Testing the Addition of an Anti-cancer Drug, Berzosertib, to the Usual Treatment (Radiation Therapy) for Chemotherapy-Resistant Triple-Negative and Estrogen and/or Progesterone Receptor Positive, HER2 Negative Breast Cancer

Description

PRIMARY OBJECTIVE:

I. To determine the recommended phase 2 dose of twice weekly berzosertib administered concurrently with conventionally fractionated radiation therapy (RT) to the breast/chest wall and regional nodes.

SECONDARY OBJECTIVES:

I. To describe the nature of toxicity that develops when an ATR inhibitor is administered concurrently with RT for breast cancer using provider assessments.

II. To assess long-term locoregional control, disease-free survival, distant disease-free survival, and overall survival of patients treated with this approach.

III. To explore symptomatic adverse events and tolerability of berzosertib being administered concurrently with RT using patient-reported outcomes (PROs).

IV. To assess for alterations in deoxyribonucleic acid (DNA) damage response and repair genes, including effectors and regulators of homologous recombination (HR), in pre-chemotherapy biopsy specimens and post-chemotherapy surgical resection specimens using whole exome sequencing (WES) and ribonucleic acid (RNA) sequencing (RNAseq), and to correlate HR deficiency with disease-free survival.

V. To identify somatic alterations in circulating cell-free DNA (cfDNA) at baseline, mid-treatment, end-of-treatment, and follow-up and to correlate cfDNA with disease-free survival.

EXPLORATORY OBJECTIVES:

I. To compare the baseline and post-treatment skin microbiome and make exploratory correlations with severe provider and patient-reported toxicity.

II. To explore dose-volume parameters associated with acute and late provider and patient-reported toxicity following berzosertib administration concurrent with RT.

III. To identify circulating tumor cell (CTC) positivity at baseline, mid-treatment, end-of-treatment, and follow-up and to correlate CTC positivity or the combination of CTC positivity and cfDNA with disease-free survival.

IV. To evaluate pre-treatment and post-treatment differential abundance of peripheral blood immune cell populations identified by cytometry by time-of flight (CyTOF).

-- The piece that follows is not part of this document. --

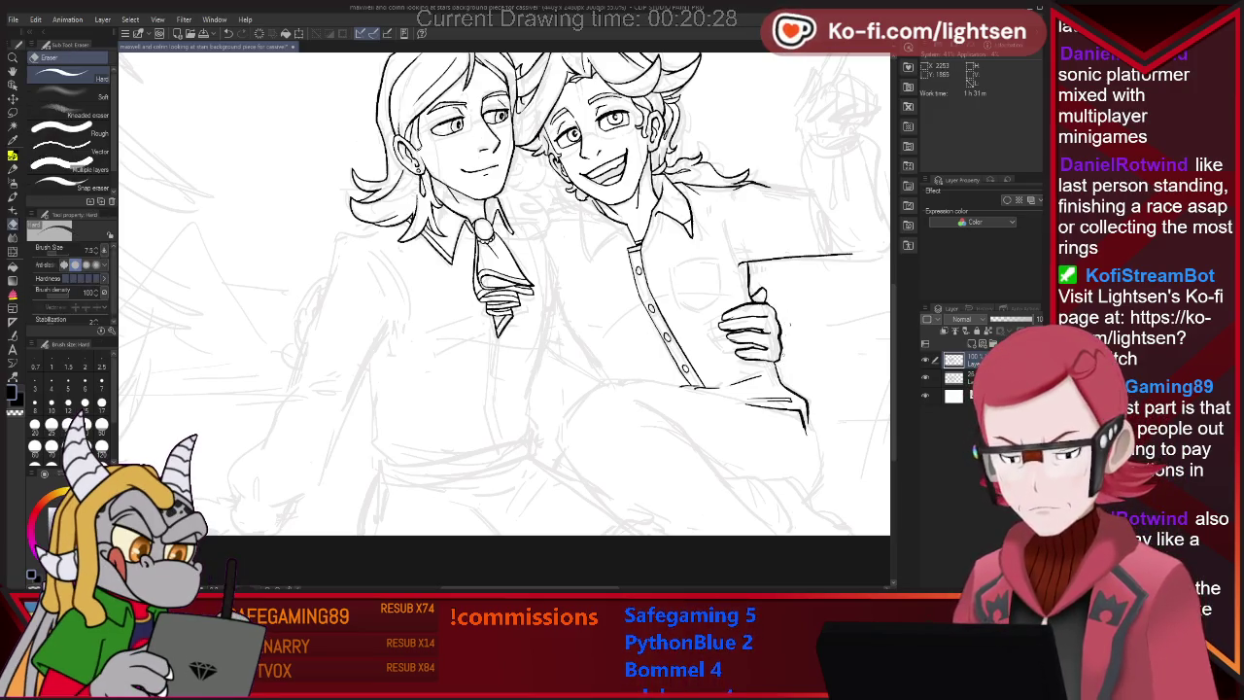
key(ctrl+minus)
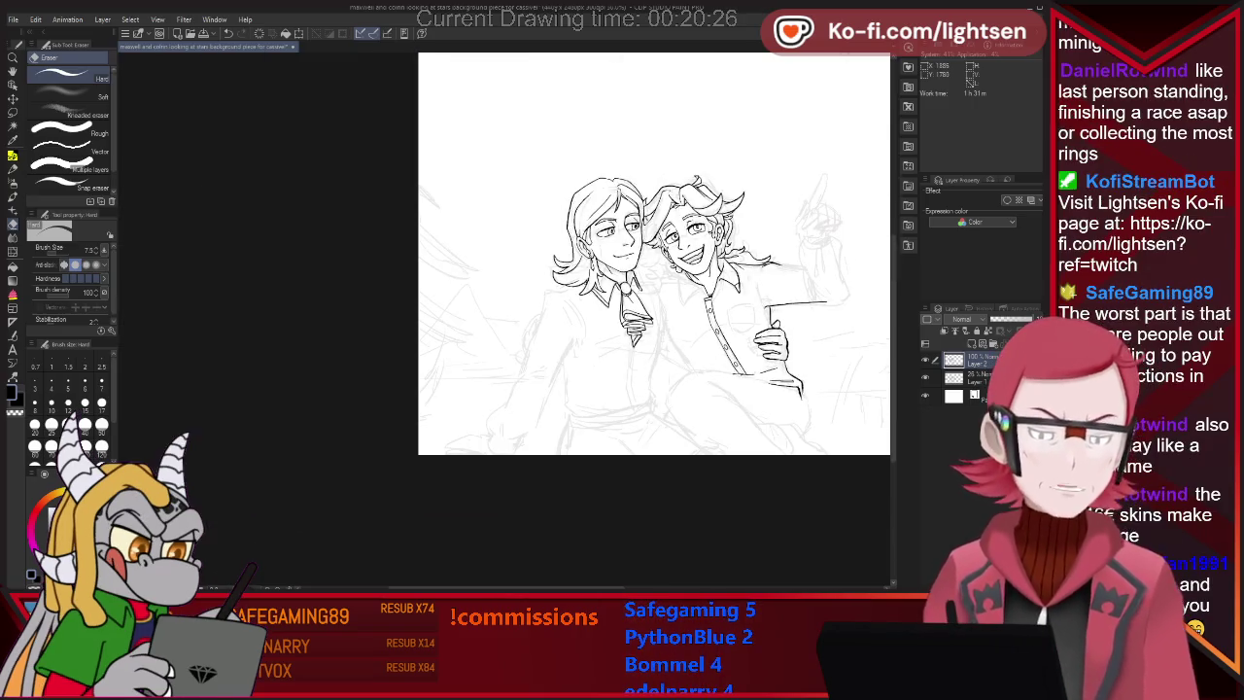
Ink the curved jacket line below the hand and the shirt cuff line.
scroll(777, 334, up, 2)
scroll(778, 333, up, 1)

V. To evaluate associations of the pre-treatment and post-treatment peripheral blood immune phenotype (as assessed by CyTOF) with disease-free survival, distant disease-free survival and overall survival.

VI. To explore the USP21-ATR pathway and its association with epithelial to mesenchymal transition (EMT) in therapeutically resistant breast cancer specimens at pre-treatment and post-treatment timepoints using immunohistochemistry (IHC) and RNAseq.

OUTLINE: This is a dose-escalation study of berzosertib.

Patients receive berzosertib intravenously (IV) over 60 minutes twice weekly (BIW) for 5 weeks in the absence of disease progression or unacceptable toxicity. Patients undergo RT 5 days a week for 5-6 weeks depending on the type of surgery undergone. Patients also undergo a collection of blood on study.

After completion of study treatment, patients are followed up weekly for 4 weeks, at 12 months, then yearly for up to 3 years.